Naeman erwiderte: »Tu mir den Gefallen und nimm zwei Talente!« Er bat ihn dann dringend und ließ zwei Talente Silber in zwei Beutel schnüren, tat dazu zwei Festkleider und ließ sie durch zwei seiner Diener vor ihm her tragen.
24 Als hij nu op de hoogte kwam, nam hij ze van hun hand, en bestelde ze in een huis; en hij liet de mannen gaan, en zij togen heen.
Als er aber bei dem Hügel ankam, nahm er sie ihnen ab, brachte sie im Hause unter und entließ dann die Leute, die nun zurückkehrten.
25 Daarna kwam hij in, en stond voor zijn heer. En Elisa zeide tot hem: Van waar, Gehazi? En hij zeide: Uw knecht is noch herwaarts noch derwaarts gegaan.
Als er aber hineingegangen und vor seinen Herrn getreten war, fragte ihn Elisa: »Woher kommst du, Gehasi?« Er antwortete: »Dein Knecht ist überhaupt nicht ausgegangen.«
26 Maar hij zeide tot hem: Ging niet mijn hart mede, als die man zich omkeerde van op zijn wagen u tegemoet? Was het tijd, om dat zilver te nemen, en om klederen te nemen, en olijfbomen, en wijngaarden, en schapen, en runderen, en knechten, en dienstmaagden?
Da sagte (Elisa) zu ihm: »Bin ich nicht im Geist mit dir gegangen, als sich jemand von seinem Wagen aus nach dir umwandte? Ist es jetzt an der Zeit, Geld und Kleider anzunehmen und Ölbaumgärten und Weinberge, Kleinvieh und Rinder, Knechte und Mägde dafür (zu erwerben)?
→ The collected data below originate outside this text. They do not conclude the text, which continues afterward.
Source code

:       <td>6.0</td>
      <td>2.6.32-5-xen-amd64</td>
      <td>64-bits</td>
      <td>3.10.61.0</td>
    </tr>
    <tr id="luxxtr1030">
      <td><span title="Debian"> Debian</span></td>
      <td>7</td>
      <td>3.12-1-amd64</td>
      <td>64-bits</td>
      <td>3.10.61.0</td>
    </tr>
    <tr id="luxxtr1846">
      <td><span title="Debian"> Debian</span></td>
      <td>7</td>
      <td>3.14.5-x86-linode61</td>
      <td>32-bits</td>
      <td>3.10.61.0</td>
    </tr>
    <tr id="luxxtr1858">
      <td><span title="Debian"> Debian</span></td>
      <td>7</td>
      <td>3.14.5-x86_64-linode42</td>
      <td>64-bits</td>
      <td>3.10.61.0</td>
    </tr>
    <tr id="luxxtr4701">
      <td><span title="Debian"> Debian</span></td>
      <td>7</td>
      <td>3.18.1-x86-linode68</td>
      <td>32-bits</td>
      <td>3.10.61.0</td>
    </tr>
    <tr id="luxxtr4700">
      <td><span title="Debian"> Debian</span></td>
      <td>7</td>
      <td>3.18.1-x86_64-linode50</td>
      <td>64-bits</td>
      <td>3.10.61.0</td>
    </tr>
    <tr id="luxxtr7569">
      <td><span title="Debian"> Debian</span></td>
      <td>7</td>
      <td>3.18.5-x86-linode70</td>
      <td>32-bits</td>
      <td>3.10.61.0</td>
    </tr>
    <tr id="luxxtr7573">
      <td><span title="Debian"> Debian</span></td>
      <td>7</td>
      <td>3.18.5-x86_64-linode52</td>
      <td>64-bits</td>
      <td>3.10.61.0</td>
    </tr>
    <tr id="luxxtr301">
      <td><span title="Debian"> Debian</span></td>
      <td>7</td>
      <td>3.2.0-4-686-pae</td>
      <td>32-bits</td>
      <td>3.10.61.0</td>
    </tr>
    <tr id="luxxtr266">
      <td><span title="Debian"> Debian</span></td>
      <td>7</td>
27 Daarom zal u de melaatsheid van Naaman aankleven, en uw zaad in eeuwigheid! Toen ging hij uit van voor zijn aangezicht, melaats, wit als de sneeuw.
So soll denn der Aussatz Naemans an dir und deinen Nachkommen ewig haften!« Da ging (Gehasi) von ihm weg, vom Aussatz weiß wie Schnee.